From the pages of the Harvard Alumni Bulletin and Harvard Magazine
The Associated Harvard Clubs have established scholarships for freshmen from southern and western states to ensure greater diversity within the University and wider influence without.
No longer content merely to play traditional fight songs and marches at football games, the Harvard Band causes a sensation by “performing the most amazing sort of evolutions on the field”—a perfect wedge, a single file winding tightly into a circle and out again—while continuing to play in good time.
Harvard’s hygiene department reminds undergraduates that “heretofore a certificate based on physical disability was the only one considered valid to excuse a student from his work. It is now recognized that a man may be equally handicapped by reason of emotional turmoil for which he is no more responsible than for an attack of pneumonia.”
The Memorial Church, built in honor of the Harvard dead of “the World War,” is dedicated on the morning of Armistice Day.
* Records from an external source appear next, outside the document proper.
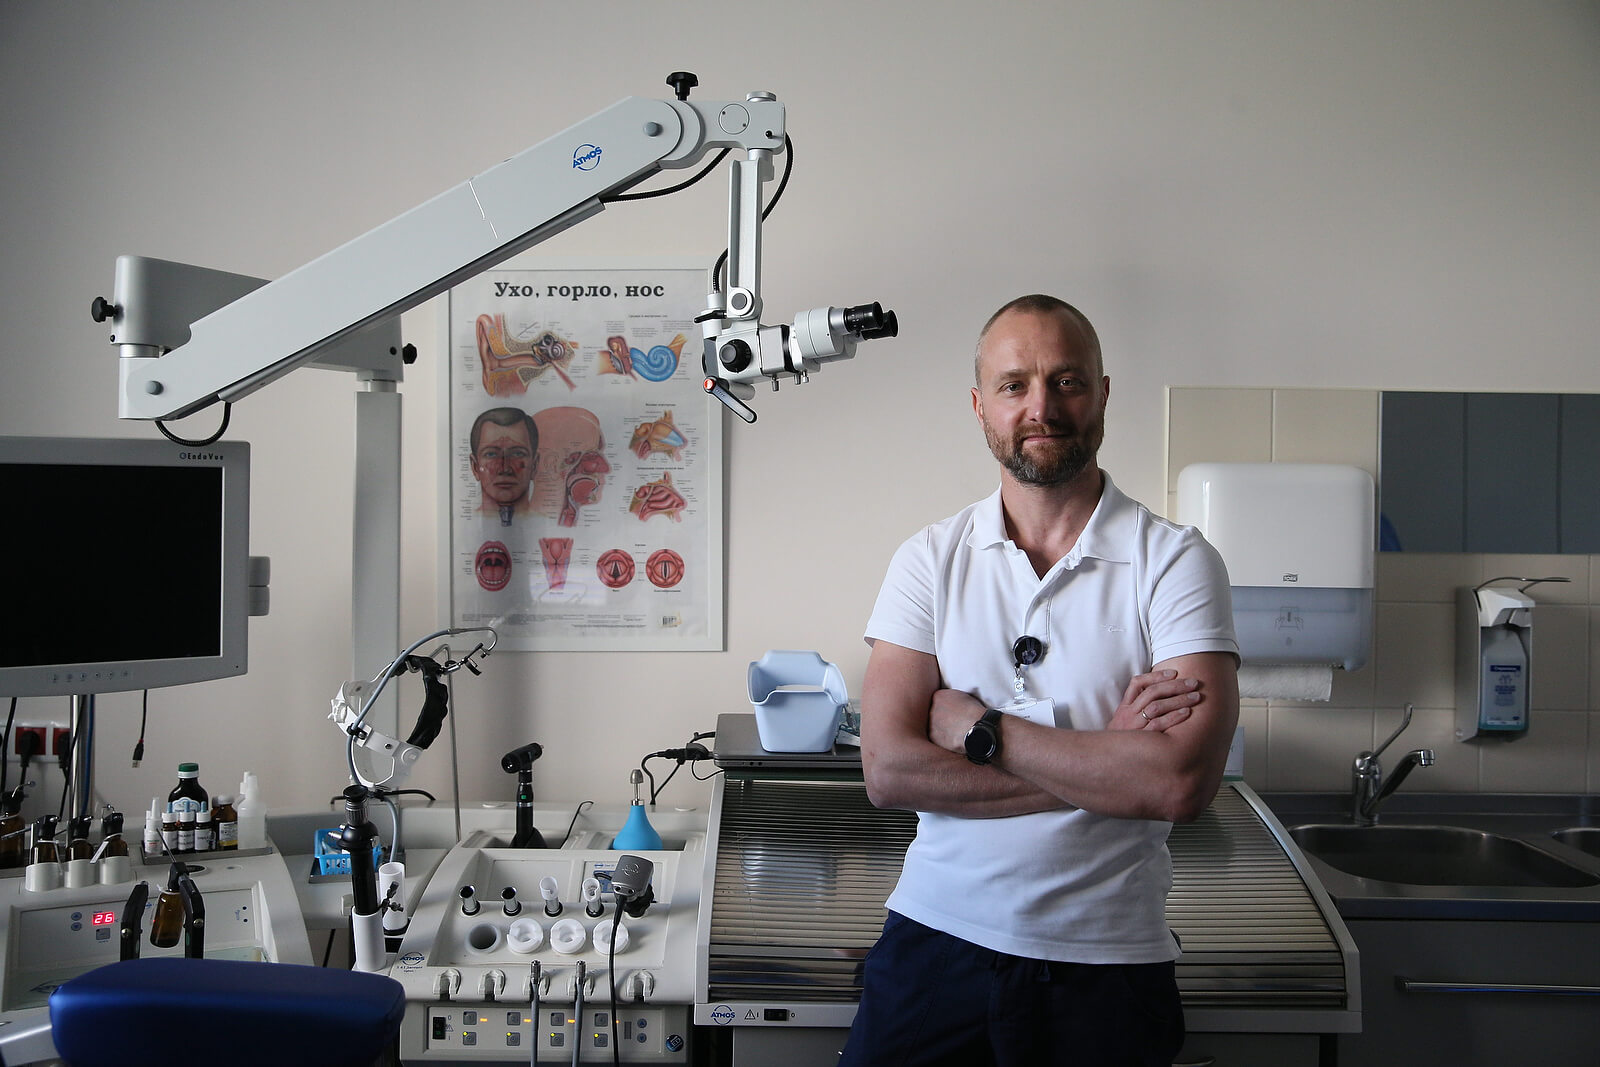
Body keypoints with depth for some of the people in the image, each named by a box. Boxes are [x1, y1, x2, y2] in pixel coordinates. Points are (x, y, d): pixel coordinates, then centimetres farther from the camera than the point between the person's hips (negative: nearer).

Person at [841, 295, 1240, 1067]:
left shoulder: (1175, 562, -6)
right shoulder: (930, 560, 0)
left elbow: (1182, 782, -19)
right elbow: (888, 771, -10)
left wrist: (978, 728, -13)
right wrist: (1102, 759, -14)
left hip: (1105, 964, -1)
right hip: (936, 942, 2)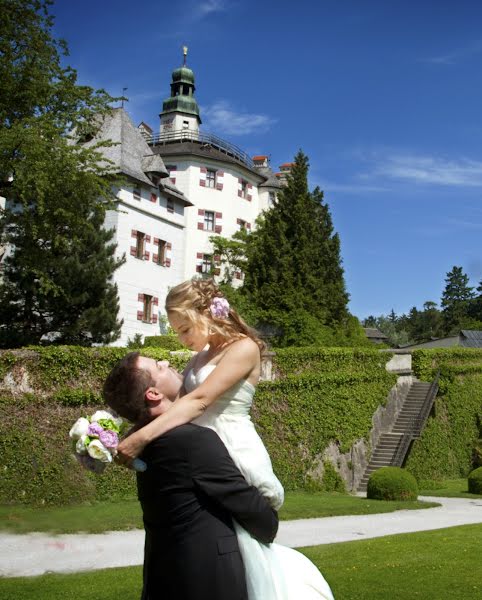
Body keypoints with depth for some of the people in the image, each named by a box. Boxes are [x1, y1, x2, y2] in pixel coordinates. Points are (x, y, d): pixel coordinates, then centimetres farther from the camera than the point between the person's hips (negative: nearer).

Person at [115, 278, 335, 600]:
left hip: (236, 454, -8)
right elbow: (182, 401, 5)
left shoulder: (244, 347, -12)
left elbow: (200, 400, -22)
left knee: (244, 548, 3)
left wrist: (142, 437, -28)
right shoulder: (199, 358, 13)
Harvard and Radcliffe Colleges have formalized arrangements to permit “joint instruction [of undergraduate men and women]…where separate instruction would be wasteful of Faculty personnel.” Most freshmen courses and all undergraduate activities remain separated.
The Medical School has established a division of mathematical bio-logy, in part to investigate the role of the high-speed computer in problems of medical diagnosis and research.
Lecturing at Radcliffe’s South House, 74-year-old Lillian Hellman says of “the dangerous desire of all young people for simple answers…a good college education should knock this idea out of everybody’s head right away. There are no simple answers to anything. You must not believe life or learning is simple. It just has to be fought through, and thought about.”